En agosto de 1880 (sí, en plena guerra), un hombre, soltero y sin descendencia, se acercó a sus 67 años a los miembros de la Sociedad de Beneficencia de Lima y les comunicó su deseo de donar, para empezar, 40.000 libras esterlinas de oro; suma que debía entregarse íntegramente a la educación de “niñas pobres”. Se trataba de José Sevilla (1813-1886), de origen modesto, nacido en San Pedro de Lloc; un hombre de negocios que llegó a producir una cantidad enorme de dinero. Tuvo una vida intensa como marino mercante, incursionó en la política con el Partido Civil y finalmente se nacionalizó estadounidense. Sevilla, como señaló Teresa González de Fanning, encarna uno de los raros casos de filantropía en el Perú. Dejó un testamento que traduce su excepcional talante benefactor, así como su especialísimo interés por la educación y el cuidado de niñas pobres, de su pueblo natal y de Lima.
Cinco años después de su muerte, se fundó en 1991 el Instituto Sevilla, cuya administración estuvo, primero, en manos de la Beneficencia de Lima. Su propósito era formar «individualidades provistas de principios morales bien arraigados, de espíritu disciplinado, con hábitos de trabajo». Los requisitos eran ser pobre, tener entre 10 y 14 años, no padecer ninguna enfermedad contagiosa ni crónica. La formación estaba orientada al trabajo digno: «La instrucción primaria, indispensable para la vida social». Las niñas harían gimnasia al aire libre y «corregirán sus defectos y malos hábitos».
Su entrenamiento educativo combinaba en principio las tareas manuales -bastante sofisticadas- y las domésticas, con habilidades en la encuadernación, la tipografía o la telegrafía. Es decir, la palabra escrita también tuvo un lugar. Aquellas lecciones conducían al mundo del trabajo femenino, a la autonomía.
Con los años, la población de niñas resultó hacinada y su maltrecha arquitectura impedía protegerlas del trajín nocturno del barrio y de los promiscuos hábitos de los vecinos. Así, cada vez el internado podía cuidar menos sus fines y la voluntad de su benefactor.
Todo parece indicar que su legado patrimonial fue torpemente manejado, —la burocracia absorbía los recursos asignados—, lo que perjudicó las aspiraciones de las niñas.
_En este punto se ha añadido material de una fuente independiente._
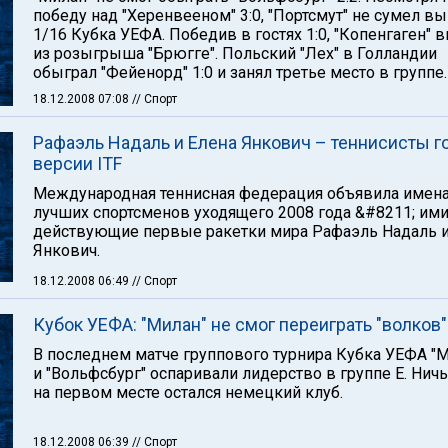
победу над "Херенвееном" 3:0, "Портсмут" не сумел вы
1/16 Кубка УЕФА. Победив в гостях 1:0, "Копенгаген" 
из розыгрыша "Брюгге". Польский "Лех" в Голландии
обыграл "Фейенорд" 1:0 и занял третье место в группе.
18.12.2008 07:08
// Спорт
Рафаэль Надаль и Елена Янкович – теннисисты г
версии ITF
Международная теннисная федерация объявила имен
лучших спортсменов уходящего 2008 года &#8211; ими
действующие первые ракетки мира Рафаэль Надаль и
Янкович.
18.12.2008 06:49
// Спорт
Кубок УЕФА: "Милан" не смог переиграть "волков"
В последнем матче группового турнира Кубка УЕФА "
и "Вольфсбург" оспаривали лидерство в группе Е. Ничья
на первом месте остался немецкий клуб.
18.12.2008 06:39
// Спорт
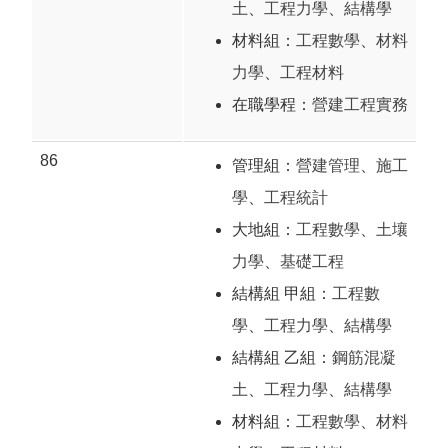
土
、
工程力學
、
結構學
材料組：
工程數學
、
材料
力學
、
工程材料
在職學程：
營建工程實務
86
管理組：
營建管理
、
施工
學
、
工程統計
大地組：
工程數學
、
土壤
力學
、
基礎工程
結構組 甲組：
工程數
學
、
工程力學
、
結構學
結構組 乙組：
鋼筋混凝
土
、
工程力學
、
結構學
材料組：
工程數學
、
材料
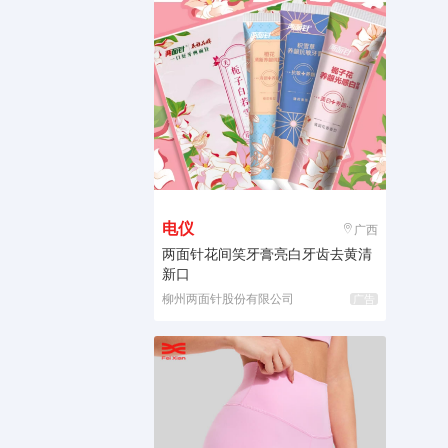
电仪
广西
两面针花间笑牙膏亮白牙齿去黄清
新口
柳州两面针股份有限公司
广告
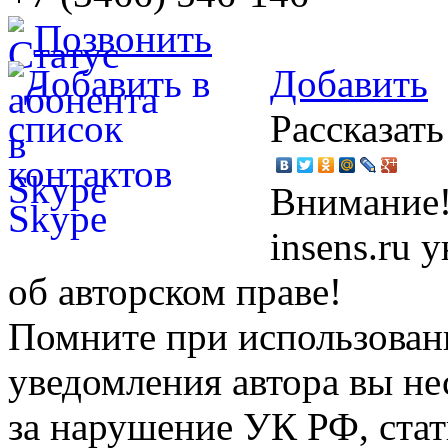
Позвонить
Добавить
Рассказать
Внимание!
insens.ru
об авторском праве!
Помните при использовани
уведомления автора вы не
за нарушение УК РФ, стат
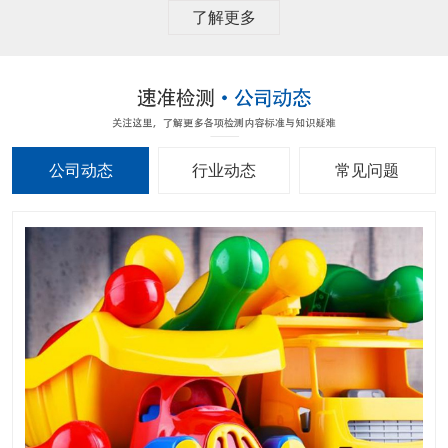
了解更多
公司动态
行业动态
常见问题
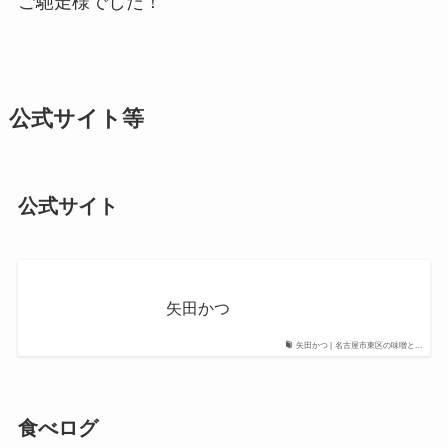
ご馳走様でした！
公式サイト等
公式サイト
矢田かつ
矢田かつ | 名古屋市東区の味噌と...
食べログ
La incapaz administración fue reemplazada por las hermanas de María Auxiliadora y en 1900 el instituto estaría en manos de la congregación El Buen Pastor. Al final, muchas niñas fueron educadas para ser las más codiciadas sirvientas.
Se revelan en esta experiencia señales constitutivas de la vida republicana: las autoridades laicas renuncian a sus funciones educativas; el dinero público se lo devora la burocracia y los criterios para invertir en los considerados inferiores están lejos de una racionalidad cuidadosa y productiva.